#### Text segment
• • • • • • •
Anywho.... the week went pretty ok. Wang Sheng Jie was finally confirmed yesterday, so now he is a full-blown member of the church. Zeng Jin Yin is nearly 70 years old, I love him half to death, and he's getting baptized in two weeks. He's expecting to receive an answer about whether or not this church is true at conference, where he'll be attending ALL 5 sessions.
Speaking of Conference (oh, and Brother Zeng plays croquet internationally, he sacrificed that pasttime to come to church), in America, Conference is held in the first weekend in April, and October. It then takes the translators a week to translate, copy DVD's and CD's, update the website...etc. and then we Asian people over here get to see it the next weekend. So this Saturday and Sunday, I get to watch conference!!! The last time that happened was in my 3rd move call, now I'm on #8... wow. Got 8 more!
But we're not talking about that.... (except that I need a job when I get home, and need to IMMEDIATELY get involved in politics, and this job needs to have Chinese as a big part of it, and I better have a chance in the future to come back to Taiwan and China SEVERAL times, and the politics part? Well, when two LDS members are running, one the uncle of a previous companion, I think I just might want to get involved.) I'm not really supposed to talk about politics....
Moving on.
Did you have any other questions? Forget.
I need floss!! Like, REAL floss. That Johnson and Johnson REACH stuff. That's the best kind. Those tooth-pick thingies hurt. I need two journals. The ones you've sent and bought for me before. The same kind. I need two more. And I'll need a few more by about August, September, October.
That's all I can think of.
Victoria helped me send the boxes home. It was a little expensive, but it's alright, they got there. Next time I'll just slow boat 'em again. I was just checkin' out all the options. Too expensive. Don't worry about it. I'm fine.
RAQUELLI!!!!!
• • • • • • •
#### Information provided
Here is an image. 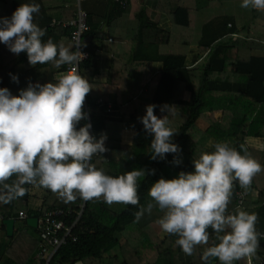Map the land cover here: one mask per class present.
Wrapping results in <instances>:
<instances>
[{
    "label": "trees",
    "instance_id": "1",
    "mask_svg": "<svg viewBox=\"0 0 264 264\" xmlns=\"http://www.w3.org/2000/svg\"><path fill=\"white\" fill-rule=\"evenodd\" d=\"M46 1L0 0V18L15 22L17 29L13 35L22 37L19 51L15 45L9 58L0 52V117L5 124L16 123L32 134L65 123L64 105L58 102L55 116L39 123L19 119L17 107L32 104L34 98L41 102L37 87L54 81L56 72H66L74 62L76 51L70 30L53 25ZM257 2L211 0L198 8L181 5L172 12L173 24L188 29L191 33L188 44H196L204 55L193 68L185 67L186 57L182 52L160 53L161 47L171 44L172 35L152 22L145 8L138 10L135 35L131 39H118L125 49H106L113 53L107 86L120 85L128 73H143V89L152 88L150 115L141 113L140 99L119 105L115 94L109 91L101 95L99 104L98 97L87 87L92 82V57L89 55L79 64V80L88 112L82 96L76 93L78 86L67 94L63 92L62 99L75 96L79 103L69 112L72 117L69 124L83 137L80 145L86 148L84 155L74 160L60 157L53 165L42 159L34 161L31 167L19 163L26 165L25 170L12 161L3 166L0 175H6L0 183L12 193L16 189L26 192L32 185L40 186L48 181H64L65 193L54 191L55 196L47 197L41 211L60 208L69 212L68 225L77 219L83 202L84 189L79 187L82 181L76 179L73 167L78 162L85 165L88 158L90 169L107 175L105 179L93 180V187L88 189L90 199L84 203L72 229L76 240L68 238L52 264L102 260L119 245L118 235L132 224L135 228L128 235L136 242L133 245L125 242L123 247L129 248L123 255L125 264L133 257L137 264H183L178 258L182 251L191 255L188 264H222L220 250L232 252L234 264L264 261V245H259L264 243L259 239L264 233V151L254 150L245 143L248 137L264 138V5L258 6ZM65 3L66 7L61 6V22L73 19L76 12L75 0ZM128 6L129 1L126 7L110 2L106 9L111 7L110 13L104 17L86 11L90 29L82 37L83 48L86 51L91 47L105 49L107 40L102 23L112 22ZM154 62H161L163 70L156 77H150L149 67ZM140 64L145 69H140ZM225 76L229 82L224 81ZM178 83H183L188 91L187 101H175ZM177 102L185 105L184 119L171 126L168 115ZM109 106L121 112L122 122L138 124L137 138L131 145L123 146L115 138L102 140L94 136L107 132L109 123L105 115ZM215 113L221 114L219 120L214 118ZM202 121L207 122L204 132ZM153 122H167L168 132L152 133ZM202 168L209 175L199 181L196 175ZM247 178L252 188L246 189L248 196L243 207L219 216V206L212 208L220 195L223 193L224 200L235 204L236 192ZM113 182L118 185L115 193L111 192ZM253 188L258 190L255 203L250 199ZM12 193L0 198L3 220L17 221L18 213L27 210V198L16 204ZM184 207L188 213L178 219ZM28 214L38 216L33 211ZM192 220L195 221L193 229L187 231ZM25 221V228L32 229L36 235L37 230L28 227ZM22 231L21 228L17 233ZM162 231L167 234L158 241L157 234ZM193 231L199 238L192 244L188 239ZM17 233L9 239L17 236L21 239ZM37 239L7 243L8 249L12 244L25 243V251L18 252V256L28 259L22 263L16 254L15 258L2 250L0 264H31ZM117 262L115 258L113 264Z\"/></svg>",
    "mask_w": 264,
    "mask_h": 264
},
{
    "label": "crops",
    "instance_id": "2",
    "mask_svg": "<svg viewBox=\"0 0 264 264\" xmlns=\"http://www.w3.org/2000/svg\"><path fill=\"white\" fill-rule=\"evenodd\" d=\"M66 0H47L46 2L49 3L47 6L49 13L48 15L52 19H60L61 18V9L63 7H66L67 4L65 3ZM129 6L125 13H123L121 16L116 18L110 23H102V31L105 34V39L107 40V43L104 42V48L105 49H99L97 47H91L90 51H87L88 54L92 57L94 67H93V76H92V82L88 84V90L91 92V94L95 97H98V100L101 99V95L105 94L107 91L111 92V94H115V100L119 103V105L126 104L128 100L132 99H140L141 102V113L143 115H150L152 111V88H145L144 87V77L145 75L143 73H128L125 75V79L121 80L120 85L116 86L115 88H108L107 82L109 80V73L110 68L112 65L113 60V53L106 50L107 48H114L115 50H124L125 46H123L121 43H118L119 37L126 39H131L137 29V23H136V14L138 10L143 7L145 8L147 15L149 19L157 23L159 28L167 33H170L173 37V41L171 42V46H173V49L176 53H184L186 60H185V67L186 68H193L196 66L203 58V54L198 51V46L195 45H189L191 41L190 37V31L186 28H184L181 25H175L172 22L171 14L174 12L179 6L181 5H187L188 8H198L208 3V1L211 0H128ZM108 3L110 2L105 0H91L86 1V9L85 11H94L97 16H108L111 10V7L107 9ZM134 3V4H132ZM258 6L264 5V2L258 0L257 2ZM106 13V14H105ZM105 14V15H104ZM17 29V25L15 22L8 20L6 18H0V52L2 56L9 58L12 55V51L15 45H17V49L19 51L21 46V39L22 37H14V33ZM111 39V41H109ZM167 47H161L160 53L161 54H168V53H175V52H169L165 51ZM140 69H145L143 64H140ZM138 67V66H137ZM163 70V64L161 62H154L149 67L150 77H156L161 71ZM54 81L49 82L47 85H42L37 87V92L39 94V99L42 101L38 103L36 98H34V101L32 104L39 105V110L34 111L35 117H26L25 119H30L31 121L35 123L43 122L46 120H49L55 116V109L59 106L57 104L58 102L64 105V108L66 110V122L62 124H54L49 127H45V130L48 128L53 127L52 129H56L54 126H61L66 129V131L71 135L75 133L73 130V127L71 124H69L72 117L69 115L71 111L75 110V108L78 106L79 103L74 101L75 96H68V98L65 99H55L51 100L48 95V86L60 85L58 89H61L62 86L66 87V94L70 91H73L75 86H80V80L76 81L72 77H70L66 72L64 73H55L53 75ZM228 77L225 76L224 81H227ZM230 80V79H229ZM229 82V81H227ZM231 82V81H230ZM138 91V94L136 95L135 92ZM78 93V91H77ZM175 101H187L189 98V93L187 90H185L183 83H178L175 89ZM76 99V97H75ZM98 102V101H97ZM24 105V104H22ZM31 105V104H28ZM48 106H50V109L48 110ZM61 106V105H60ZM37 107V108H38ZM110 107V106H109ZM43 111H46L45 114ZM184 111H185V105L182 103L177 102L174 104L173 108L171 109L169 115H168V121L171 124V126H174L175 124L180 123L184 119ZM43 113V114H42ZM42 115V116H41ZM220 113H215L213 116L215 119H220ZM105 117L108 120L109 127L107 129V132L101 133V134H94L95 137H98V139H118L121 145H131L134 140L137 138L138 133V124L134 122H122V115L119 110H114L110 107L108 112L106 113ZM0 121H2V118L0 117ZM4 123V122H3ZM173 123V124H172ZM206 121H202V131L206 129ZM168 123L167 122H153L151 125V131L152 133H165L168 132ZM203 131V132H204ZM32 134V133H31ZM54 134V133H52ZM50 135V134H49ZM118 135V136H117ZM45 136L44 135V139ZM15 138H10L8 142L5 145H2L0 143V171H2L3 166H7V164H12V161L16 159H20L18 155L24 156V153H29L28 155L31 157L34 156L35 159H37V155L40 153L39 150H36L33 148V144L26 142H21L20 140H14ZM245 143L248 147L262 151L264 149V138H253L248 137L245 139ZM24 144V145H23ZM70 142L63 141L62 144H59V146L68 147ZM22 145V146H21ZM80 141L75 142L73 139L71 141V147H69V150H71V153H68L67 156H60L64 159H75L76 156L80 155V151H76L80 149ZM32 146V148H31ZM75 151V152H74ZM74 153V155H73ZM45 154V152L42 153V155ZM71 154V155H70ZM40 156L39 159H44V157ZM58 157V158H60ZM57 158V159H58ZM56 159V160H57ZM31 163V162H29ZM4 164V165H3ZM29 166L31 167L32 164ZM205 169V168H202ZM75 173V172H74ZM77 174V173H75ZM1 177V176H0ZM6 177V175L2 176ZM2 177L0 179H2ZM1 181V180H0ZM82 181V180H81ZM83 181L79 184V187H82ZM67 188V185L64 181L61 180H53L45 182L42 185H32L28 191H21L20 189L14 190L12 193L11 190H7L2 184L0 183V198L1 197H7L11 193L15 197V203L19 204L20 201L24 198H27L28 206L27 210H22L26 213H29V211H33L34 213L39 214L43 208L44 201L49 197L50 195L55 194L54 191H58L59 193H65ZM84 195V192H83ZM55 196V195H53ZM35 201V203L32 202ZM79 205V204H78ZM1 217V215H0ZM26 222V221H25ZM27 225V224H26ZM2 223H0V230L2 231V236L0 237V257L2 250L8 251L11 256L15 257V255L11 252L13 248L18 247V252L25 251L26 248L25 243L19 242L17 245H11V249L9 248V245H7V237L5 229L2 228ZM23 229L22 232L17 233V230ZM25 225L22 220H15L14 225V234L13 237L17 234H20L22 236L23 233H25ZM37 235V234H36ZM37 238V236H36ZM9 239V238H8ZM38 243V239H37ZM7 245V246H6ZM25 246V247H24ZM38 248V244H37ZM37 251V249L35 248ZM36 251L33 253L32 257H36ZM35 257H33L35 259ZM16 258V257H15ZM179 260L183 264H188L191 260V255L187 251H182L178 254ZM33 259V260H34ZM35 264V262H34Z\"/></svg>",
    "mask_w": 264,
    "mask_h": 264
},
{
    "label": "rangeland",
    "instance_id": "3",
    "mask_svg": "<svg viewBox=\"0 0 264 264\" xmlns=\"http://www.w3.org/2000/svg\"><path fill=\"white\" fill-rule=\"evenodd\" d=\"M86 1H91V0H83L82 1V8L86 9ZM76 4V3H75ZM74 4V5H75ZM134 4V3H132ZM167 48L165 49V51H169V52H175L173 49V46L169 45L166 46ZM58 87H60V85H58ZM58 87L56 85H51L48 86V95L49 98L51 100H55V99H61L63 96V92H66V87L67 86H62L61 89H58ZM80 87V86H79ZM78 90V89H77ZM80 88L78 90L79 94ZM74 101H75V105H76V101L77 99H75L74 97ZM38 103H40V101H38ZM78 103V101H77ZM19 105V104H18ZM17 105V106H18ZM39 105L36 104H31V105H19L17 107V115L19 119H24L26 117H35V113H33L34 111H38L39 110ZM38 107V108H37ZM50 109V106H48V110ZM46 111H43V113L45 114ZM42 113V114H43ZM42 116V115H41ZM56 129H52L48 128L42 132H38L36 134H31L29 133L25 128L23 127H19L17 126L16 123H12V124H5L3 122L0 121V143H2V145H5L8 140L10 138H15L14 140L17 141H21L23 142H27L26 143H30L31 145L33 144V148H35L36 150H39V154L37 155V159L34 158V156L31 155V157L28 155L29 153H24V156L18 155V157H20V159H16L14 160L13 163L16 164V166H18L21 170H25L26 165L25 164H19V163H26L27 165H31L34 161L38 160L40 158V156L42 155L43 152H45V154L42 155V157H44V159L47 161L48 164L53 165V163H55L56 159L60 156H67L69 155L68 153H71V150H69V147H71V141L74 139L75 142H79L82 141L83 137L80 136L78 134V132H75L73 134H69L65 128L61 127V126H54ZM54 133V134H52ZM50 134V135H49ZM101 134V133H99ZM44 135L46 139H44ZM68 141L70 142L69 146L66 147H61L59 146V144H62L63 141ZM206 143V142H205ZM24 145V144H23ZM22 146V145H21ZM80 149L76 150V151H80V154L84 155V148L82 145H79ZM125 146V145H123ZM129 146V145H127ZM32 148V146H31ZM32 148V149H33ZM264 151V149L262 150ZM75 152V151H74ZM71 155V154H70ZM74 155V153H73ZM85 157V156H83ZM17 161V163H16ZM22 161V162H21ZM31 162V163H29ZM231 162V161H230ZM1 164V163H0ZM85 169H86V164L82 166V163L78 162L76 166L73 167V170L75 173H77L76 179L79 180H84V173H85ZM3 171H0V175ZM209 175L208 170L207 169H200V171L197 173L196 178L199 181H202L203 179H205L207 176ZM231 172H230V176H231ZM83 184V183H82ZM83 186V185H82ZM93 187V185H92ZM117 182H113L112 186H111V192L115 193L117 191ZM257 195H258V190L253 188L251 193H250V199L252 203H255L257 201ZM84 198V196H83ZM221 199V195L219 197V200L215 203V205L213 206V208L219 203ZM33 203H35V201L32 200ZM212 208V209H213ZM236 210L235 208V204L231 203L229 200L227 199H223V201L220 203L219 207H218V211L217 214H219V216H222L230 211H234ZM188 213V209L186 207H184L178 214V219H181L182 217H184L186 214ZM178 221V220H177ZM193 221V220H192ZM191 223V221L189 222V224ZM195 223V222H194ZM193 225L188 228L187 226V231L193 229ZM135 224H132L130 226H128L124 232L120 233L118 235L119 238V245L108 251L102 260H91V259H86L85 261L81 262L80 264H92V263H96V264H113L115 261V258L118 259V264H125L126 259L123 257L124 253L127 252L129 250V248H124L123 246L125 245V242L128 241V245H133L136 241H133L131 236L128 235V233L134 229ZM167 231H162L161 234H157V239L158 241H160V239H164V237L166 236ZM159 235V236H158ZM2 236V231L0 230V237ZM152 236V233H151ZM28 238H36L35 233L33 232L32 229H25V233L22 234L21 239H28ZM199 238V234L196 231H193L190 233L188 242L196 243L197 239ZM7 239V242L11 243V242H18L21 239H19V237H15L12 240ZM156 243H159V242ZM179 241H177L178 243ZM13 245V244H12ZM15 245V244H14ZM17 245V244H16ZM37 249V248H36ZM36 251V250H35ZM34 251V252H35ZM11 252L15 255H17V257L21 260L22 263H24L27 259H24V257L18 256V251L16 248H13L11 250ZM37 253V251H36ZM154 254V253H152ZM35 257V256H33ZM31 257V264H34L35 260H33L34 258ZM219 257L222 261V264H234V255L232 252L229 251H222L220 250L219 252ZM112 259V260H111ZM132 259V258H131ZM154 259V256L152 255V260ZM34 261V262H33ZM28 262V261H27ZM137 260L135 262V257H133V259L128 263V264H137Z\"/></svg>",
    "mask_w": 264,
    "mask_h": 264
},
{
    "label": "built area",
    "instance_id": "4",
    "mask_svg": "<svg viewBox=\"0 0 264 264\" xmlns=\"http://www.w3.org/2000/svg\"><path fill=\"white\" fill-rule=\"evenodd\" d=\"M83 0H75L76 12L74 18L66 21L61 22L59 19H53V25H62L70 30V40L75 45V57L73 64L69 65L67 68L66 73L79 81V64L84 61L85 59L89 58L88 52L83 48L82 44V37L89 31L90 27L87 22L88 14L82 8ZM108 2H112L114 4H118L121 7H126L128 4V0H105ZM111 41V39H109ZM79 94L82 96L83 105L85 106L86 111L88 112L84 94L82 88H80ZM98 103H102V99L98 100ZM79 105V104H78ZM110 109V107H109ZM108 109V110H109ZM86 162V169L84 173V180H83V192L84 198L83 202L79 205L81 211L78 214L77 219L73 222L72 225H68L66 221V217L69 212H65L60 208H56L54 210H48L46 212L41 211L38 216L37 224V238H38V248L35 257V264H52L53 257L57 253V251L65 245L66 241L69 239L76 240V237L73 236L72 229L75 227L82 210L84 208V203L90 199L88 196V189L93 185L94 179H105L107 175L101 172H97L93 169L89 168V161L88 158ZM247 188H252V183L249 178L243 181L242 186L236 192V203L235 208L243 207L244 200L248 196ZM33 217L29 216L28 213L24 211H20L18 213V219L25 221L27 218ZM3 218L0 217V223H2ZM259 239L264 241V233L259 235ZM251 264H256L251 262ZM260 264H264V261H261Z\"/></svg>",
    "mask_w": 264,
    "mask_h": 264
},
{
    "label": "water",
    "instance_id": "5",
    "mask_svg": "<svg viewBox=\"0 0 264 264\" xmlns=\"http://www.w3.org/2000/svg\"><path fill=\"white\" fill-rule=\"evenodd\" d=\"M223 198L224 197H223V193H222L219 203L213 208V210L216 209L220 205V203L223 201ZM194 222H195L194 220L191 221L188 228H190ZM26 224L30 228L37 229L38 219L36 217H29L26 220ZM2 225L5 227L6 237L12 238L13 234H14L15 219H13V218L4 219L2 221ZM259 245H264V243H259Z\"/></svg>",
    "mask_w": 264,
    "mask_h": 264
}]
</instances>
• • • • • • •
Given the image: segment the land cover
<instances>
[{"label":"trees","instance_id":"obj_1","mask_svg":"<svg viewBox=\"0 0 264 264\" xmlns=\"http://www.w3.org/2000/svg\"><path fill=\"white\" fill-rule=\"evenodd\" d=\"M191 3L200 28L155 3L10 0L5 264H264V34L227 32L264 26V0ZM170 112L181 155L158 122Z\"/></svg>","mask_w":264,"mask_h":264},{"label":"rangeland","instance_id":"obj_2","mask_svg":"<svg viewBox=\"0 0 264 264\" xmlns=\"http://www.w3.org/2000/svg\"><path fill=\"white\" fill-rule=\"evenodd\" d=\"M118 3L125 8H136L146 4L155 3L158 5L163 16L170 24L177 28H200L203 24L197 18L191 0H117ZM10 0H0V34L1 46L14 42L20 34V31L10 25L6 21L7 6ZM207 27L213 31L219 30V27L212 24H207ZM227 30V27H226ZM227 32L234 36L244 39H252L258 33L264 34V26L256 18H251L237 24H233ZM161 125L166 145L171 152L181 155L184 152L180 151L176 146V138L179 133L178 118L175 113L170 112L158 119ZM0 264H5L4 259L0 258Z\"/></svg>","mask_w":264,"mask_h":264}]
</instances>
• • • • • • •
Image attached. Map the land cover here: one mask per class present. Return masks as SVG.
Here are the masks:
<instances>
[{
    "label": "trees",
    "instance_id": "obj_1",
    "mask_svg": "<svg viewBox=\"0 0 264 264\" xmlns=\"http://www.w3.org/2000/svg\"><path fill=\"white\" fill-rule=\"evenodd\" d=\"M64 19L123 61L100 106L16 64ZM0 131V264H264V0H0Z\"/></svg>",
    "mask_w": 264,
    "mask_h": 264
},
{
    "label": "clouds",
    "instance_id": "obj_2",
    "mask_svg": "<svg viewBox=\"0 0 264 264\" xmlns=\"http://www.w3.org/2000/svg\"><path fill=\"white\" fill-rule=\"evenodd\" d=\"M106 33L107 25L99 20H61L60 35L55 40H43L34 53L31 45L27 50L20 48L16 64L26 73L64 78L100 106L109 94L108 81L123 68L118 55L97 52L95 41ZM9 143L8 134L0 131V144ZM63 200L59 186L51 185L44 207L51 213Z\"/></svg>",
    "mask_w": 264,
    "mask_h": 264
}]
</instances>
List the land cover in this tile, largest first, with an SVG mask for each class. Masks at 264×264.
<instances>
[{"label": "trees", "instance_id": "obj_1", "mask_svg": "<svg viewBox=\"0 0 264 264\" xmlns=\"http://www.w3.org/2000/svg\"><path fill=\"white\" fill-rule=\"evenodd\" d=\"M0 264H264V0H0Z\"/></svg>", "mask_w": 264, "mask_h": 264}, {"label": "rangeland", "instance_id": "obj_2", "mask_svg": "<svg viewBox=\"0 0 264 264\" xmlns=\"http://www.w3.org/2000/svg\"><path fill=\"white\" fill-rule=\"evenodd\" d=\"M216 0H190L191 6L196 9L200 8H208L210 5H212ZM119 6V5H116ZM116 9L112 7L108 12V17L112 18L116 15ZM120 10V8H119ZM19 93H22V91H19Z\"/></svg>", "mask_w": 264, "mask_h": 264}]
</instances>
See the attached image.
• • • • • • •
#### What is being asked
Switch "politics" to "government" in the letter from "But we're not" up to and including "talk about politics....", and write out that stretch. The records have no connection to the letter.

#### Result of this exercise
But we're not talking about that.... (except that I need a job when I get home, and need to IMMEDIATELY get involved in government, and this job needs to have Chinese as a big part of it, and I better have a chance in the future to come back to Taiwan and China SEVERAL times, and the government part? Well, when two LDS members are running, one the uncle of a previous companion, I think I just might want to get involved.) I'm not really supposed to talk about government....